My morbid fascination is broken by Jon Lewis coming up behind me and leading me reluctantly towards the batting end, telling me: “It’s okay. I won’t go as fast as that. I’m the Good Cop, he’s the Bad Cop.” I take my stance. And Good Cop proceeds to ping one off the wicket right into my cobblers. After this rather humiliating (and painful) start, I manage to get a bat on a few. A gloriously timed cover drive would easily have gone for one, were everyone back on the boundary.
Now, I’m no idiot [Let the readers be the judge of this – Ed] and I’ve taken every safety precaution they’ve offered me – I’m not going to face Test-standard bowling without a helmet am I? So we’ve had to fix my trademark deerstalker on top with gaffer tape.

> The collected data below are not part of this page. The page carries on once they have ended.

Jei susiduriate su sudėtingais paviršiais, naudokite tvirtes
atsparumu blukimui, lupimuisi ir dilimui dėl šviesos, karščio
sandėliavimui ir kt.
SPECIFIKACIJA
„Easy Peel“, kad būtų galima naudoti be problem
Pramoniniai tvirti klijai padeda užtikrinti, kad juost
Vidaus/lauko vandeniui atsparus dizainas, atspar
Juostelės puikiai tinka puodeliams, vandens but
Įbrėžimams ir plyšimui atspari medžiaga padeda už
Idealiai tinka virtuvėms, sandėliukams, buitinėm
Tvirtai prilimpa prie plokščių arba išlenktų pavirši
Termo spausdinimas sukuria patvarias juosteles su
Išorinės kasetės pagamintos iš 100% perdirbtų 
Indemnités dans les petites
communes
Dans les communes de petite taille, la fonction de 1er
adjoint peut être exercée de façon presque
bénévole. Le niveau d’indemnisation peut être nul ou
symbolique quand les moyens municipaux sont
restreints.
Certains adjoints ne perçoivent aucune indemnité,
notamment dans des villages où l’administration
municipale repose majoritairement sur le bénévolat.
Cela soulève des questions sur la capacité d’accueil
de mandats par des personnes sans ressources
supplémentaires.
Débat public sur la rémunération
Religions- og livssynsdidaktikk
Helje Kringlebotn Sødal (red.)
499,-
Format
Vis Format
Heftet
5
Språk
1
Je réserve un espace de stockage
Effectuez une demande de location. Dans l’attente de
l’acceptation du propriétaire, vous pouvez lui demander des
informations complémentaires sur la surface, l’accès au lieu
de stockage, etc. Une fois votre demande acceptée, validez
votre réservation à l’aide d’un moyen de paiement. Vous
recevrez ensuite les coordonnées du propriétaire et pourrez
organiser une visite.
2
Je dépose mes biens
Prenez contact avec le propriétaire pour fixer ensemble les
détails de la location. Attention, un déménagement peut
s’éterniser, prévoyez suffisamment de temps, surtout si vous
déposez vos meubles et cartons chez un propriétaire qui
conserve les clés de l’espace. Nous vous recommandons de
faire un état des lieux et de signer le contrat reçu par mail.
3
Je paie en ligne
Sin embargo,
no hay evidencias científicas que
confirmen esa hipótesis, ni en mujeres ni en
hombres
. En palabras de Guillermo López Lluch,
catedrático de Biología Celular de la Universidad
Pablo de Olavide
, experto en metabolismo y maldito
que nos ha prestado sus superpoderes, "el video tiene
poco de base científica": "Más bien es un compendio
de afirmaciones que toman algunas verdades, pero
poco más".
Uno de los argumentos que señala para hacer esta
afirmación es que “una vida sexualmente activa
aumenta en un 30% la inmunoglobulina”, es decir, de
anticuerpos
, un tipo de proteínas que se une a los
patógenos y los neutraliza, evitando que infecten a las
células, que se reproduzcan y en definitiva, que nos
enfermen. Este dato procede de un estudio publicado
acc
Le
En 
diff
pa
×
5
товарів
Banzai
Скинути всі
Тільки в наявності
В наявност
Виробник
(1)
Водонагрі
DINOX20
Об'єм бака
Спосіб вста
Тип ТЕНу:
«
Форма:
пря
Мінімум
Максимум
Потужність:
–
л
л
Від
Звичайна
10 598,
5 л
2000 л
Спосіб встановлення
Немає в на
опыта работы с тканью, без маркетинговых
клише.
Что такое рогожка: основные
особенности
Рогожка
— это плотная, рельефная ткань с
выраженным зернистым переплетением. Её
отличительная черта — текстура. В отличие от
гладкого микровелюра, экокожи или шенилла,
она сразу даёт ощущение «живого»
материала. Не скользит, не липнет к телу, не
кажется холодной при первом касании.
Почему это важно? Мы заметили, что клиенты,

If this unedifying spectacle is putting Lewis off his stride, he’s not showing it. Another ball fizzes past my bat.
In the next net, a chap from Channel 4 has turned up to face Flintoff. He’s a stand-up comedian from Australia and is being filmed facing the English bowlers in an Australian shirt and a “comedy” David Boon moustache. I sense a slight annoyance at the comedy effect being ruined by the hopeless left–hander in the next net, swishing in the air, with a deerstalker taped to his head. Who’s the comedian now, eh? Oh. Then it’s my turn to face Freddie Flintoff. I turn up at his net just in time to see him nearly take someone’s head off.
“You won’t go as fast as that, will you?” I ask as I pad down the wicket. “You’ll go easy on me won’t you?” I ask Fred, who worryingly seems to have found his rhythm just in time for me. “Ho, ho, ho,” he booms. “No.” The first ball is fired in and, instinctively I leave my bat hanging in the air and back away to leg as far as possible – bulging into next door’s net.
As Flintoff stoops to pick up the ball, his eyes fix on me with a look of absolute disbelief at my cowardice. I, however, feel rather pleased with myself for having survived. The next ball is slower and I actually feel I could produce a solid defensive shot at this one. But it does something in the air, or off the pitch, or somewhere, and I’m left groping at fresh air. That seems to have been the one concession to the fact that I’m perhaps the worst batsman he’s ever bowled at, and the next ball is a snorter.
Freddie grins, but even though I haven’t hit a ball, he hasn’t hit me, so I’m calling it a draw. Ball four flies off the pitch and thwacks into my thigh pad, but I get my first bit of bat on it. “That wouldn’t have carried,” I tell him. Flintoff returns a weak smile. I’m now feeling more confident and try to read the next ball. I deduce by his whirling limbs it’s going to be a bouncer and take evasive action. Sadly, it’s his slower ball. I duck to a rather tame full toss, but recover in time to get a bit of willow on it.
The final ball is the fastest thing I’ve ever seen. It rasps past my ear, like a huge angry wasp, before I realise it’s left his hand. I end up ducking and weaving like a hopeless drunk [!- Ed]. “THAT was the bouncer,” he grins. But it’s over. I’ve survived. Freddie gives me a bear-like slap on the back as I come out of the net and I’m aware of a very small woman snapping away at me furiously with her camera.
The touring Bangladeshis are having a practice session on the other side of the centre and she appears to be their official photographer. I’m rather confused by her interest in me but suppose she must have seen something in my batting everyone else missed. So I pose with my bat in the air and give her a few practice swishes. As I walk off to the changing rooms, feeling I’ve done rather well, I hear her ask who I was. When she’s told I work for a magazine, she replies: “Oh no, I just wasted three films on him.”
Which I suppose just about sums it up.